And how I realized I have never been good at it.
I would consider myself to be a good student. I am confident in my ability to solve problems, I can make the complex connections between subject ideas, and I ask clarifying questions when necessary. Despite all of this, the rewards have never come easily. For a long time, I have believed that this was due to a simple reality that some people are just born with it, wielding a natural ability to absorb and produce information more effortlessly than those who need to really work for it, like me. I thought people were one way or the other, and that it was your personal responsibility to determine how to accommodate your particular circumstance.
I still think there is some truth to this, in that there are students and professionals who are genuinely gifted this way. But now, I have a much different understanding of the disconnect that I, like many others, experience.
In his interview with Johann Hari for the book, Stolen Focus, Sune Lehmann, Professor of Networks and Complexity Science at the Technical University of Denmark, uses this metaphor:
“This drinking from the firehose – there’s just so much coming at us.”
He is talking about the mass amount of material that we attempt to process on a day-to-day basis. Whether it be news articles, social media notifications, or regular conversation, this barrage of information floods our system and overwhelms our ability to focus our attention on any one piece of it.
As a graduate student, you must prepare for the intensified expectations associated with a higher level degree. A very important one is to keep up with recent exploration in your area of study. For my program specifically, this requires an active presence in all things digital and all things media. I am subscribed to several different email outlets that predict and report on trends in short-form video, the productivity of social commerce, and the power of influencers. I follow podcasters who discuss the decline of digital trust and implications of AI-generated content. I am sure that as I progress further into my course load, I will be dissecting full academic studies and even adding my own take on digital media in the same way I am with this blog. Not to mention that many graduate students simultaneously have to balance this work load with a job or career, thus escalating the systemic pressure of information overload.
For a long time, I was clearly under the delusion that the more volume I could hastily gulp from the metaphorical information hose, the more I would learn, much like this dog who truly believes it is successfully lapping up every drop of water from this actual hose.

But this was very wrong. I was inundating my ability to process, contemplate – to think. The above mentioned book, Stolen Focus by Johann Hari, allowed me to recognize how exhausted this was making me, and had been making me for many of my years as a student. My inability to decelerate the pace and manner in which I consumed content was depleting my attention resources, as Lehmann called it, and I was not learning nearly as much as I thought I was.

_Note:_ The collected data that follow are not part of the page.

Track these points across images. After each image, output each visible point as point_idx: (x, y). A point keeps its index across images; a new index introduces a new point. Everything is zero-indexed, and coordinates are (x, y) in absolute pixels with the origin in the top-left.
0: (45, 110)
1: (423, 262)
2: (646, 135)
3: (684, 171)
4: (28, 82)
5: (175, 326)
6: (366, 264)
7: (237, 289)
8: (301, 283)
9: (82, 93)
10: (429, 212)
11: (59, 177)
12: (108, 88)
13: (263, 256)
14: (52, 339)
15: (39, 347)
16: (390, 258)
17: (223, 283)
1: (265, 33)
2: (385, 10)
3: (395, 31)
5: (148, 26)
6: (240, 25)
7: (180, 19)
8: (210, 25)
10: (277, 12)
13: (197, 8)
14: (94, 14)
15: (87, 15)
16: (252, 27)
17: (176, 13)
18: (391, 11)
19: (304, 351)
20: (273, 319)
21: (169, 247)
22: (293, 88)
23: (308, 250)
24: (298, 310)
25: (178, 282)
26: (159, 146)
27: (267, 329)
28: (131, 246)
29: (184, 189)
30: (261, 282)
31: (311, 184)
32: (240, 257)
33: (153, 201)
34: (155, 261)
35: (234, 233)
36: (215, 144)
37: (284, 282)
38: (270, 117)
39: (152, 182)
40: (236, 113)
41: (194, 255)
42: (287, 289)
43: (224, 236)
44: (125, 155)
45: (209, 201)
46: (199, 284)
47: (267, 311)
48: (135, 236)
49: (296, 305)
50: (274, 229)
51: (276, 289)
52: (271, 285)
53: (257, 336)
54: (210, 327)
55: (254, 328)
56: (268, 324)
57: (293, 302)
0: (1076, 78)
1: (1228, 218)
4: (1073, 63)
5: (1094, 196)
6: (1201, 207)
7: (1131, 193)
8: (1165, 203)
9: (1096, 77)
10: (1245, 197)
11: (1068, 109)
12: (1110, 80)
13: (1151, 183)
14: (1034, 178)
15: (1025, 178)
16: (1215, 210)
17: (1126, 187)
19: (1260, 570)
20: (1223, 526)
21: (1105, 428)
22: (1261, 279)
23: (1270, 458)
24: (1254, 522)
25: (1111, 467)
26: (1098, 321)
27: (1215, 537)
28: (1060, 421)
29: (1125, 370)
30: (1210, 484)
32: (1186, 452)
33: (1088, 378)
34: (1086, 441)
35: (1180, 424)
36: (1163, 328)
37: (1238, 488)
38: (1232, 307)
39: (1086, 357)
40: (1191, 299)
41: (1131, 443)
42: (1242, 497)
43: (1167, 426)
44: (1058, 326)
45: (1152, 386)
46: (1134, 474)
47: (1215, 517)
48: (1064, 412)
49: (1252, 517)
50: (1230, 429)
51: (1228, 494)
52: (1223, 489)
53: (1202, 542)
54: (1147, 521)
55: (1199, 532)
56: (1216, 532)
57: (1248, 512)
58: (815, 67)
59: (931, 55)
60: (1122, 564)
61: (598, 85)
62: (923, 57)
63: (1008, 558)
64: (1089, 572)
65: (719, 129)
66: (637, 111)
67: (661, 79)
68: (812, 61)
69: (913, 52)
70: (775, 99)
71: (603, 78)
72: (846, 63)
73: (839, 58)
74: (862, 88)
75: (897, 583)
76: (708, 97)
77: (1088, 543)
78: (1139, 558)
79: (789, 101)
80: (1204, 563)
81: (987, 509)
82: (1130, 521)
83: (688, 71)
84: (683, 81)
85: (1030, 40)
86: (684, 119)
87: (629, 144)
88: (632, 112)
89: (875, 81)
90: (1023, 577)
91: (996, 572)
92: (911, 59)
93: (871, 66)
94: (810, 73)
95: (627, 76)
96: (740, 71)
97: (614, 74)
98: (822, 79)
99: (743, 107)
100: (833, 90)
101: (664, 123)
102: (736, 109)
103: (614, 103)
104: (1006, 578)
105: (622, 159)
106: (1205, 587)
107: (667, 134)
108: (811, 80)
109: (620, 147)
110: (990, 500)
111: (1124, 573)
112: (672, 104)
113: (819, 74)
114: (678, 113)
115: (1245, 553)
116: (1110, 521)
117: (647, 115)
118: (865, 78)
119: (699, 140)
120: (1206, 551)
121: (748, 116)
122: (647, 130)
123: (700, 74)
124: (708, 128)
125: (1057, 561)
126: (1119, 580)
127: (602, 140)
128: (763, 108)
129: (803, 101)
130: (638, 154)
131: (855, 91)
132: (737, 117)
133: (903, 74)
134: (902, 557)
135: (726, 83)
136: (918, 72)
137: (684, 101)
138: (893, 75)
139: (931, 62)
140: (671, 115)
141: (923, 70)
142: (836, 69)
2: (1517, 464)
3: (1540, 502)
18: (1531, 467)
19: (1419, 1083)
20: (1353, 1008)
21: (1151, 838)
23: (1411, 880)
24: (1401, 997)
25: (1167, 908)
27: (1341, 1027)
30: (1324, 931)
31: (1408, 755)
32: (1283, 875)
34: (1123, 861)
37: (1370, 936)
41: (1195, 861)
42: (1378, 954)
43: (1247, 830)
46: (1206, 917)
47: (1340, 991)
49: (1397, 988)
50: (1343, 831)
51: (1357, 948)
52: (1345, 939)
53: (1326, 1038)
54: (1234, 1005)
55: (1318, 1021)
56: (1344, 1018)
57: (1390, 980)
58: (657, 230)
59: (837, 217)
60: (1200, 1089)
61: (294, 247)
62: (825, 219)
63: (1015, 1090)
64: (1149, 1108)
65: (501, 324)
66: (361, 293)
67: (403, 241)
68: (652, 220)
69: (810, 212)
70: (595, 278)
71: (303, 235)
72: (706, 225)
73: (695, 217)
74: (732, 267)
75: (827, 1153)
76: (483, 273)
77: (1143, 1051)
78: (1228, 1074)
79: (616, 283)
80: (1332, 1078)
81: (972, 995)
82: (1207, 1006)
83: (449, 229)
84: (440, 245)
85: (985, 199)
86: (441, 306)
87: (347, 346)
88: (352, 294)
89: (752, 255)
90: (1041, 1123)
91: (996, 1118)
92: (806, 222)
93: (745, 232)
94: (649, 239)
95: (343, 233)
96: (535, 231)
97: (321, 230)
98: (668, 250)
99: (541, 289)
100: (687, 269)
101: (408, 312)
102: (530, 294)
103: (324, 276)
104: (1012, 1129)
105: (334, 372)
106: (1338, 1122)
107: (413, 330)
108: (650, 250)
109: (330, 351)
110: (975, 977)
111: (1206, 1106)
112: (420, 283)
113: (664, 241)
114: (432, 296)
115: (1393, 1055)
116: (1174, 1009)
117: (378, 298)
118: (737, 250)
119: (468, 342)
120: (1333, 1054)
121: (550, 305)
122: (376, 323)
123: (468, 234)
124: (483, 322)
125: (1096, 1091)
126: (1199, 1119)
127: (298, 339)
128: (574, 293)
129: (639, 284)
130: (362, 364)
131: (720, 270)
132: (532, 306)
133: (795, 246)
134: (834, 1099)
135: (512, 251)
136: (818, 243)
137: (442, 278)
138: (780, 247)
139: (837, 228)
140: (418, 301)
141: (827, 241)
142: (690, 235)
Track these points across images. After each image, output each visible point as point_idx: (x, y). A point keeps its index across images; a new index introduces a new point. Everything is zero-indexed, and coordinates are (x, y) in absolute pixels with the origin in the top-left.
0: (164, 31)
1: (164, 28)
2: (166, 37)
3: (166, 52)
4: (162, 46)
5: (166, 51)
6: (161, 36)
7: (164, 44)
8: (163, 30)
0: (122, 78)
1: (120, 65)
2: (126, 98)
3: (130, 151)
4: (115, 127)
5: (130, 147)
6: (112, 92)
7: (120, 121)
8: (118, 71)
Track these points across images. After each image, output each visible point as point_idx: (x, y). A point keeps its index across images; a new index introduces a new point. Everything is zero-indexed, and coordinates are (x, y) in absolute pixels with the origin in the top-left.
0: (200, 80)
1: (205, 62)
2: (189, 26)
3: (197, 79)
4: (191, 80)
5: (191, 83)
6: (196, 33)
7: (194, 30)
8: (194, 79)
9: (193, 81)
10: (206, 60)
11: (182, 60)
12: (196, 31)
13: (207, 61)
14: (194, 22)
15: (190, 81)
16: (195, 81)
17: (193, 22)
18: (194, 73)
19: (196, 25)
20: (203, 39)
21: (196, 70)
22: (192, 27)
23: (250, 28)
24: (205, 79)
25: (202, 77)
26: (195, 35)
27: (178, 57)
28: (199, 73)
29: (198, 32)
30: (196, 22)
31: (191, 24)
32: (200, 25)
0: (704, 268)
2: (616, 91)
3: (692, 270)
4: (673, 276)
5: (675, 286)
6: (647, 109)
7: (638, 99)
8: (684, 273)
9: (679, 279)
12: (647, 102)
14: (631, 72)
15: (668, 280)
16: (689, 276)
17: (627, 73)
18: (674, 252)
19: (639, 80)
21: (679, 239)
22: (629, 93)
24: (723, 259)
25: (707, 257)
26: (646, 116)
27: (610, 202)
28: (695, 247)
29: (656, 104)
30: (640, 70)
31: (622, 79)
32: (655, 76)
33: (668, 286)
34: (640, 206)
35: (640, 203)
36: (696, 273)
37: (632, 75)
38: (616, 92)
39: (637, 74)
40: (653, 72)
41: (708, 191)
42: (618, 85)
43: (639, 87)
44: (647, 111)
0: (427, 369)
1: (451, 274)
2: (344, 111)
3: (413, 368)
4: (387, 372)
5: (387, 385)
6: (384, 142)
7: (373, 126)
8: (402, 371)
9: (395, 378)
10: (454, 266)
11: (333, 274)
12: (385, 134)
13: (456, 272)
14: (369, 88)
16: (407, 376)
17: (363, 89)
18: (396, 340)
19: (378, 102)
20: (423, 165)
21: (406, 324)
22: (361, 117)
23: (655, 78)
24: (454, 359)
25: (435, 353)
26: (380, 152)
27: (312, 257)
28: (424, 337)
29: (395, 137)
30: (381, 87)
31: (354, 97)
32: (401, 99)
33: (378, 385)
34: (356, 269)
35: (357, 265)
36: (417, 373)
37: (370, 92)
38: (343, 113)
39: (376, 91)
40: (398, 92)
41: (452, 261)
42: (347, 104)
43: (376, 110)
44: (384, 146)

But of course, this is not a problem we have sole control over. A study analyzed in Hari’s book, conducted by Dr. Martin Hilbert at the University of Southern California and Dr. Priscilla López at the Open University of Catalonia, put this into perspective:
“Picture reading an eighty-five-page newspaper. In 1986, if you added up all the information being blasted at the average human being – TV, radio, reading – it amounted to 40 newspapers’ worth of information every day. By 2007, they found it had risen to the equivalent if 174 newspapers per day.”
Johann Hari, on “The World’s Technological Capacity to Store, Communication, and Compute Information”
That was 16 years ago. It would be shocking if this number has not increased exponentially since then. What we, as a society, are experiencing is the sensation that the world is speeding up, moving faster due to the increase in volume of information. This is tiring, and prevents us from the processing and contemplating that is necessary for depth and understanding. It takes time, energy, and focus, all of which are only available to us in finite amounts. We are not learning as easily if our stores are drained.
This is where I have come to realize that I could be doing a little bit more to close the gap between me and those who are naturally gifted in high-achieving performance. Just this week, I have started to implement a few recommended changes from Hari’s book. To put a physical barrier between me and the information hose, I now silence and leave my phone in another room while I do my school work. I have disabled the Messages feature on my laptop so that I cannot cheat and succumb to the texting tap from my friends and family. I even started pasting “do not disturb” signs to my door when I require complete focus and do not want to risk an overload from in-person interaction.
This is an ongoing battle between a manipulative system that wants you to remain soaked under the pressure of mass amounts of information, and the fundamental freedom of simply being able to enjoy this worldly connectedness at a pace we choose. I realize there are many other elements that affect our focus, and I am looking forward to learning about them as I explore Hari’s book. For now, I will do what I can so that I am able to get the most out of my degree, and so that I will have set myself up with the right tools to be successful throughout my journey.
Works Cited
Hari, Johann. Stolen Focus. Bloomsbury Publishing Plc, 2022.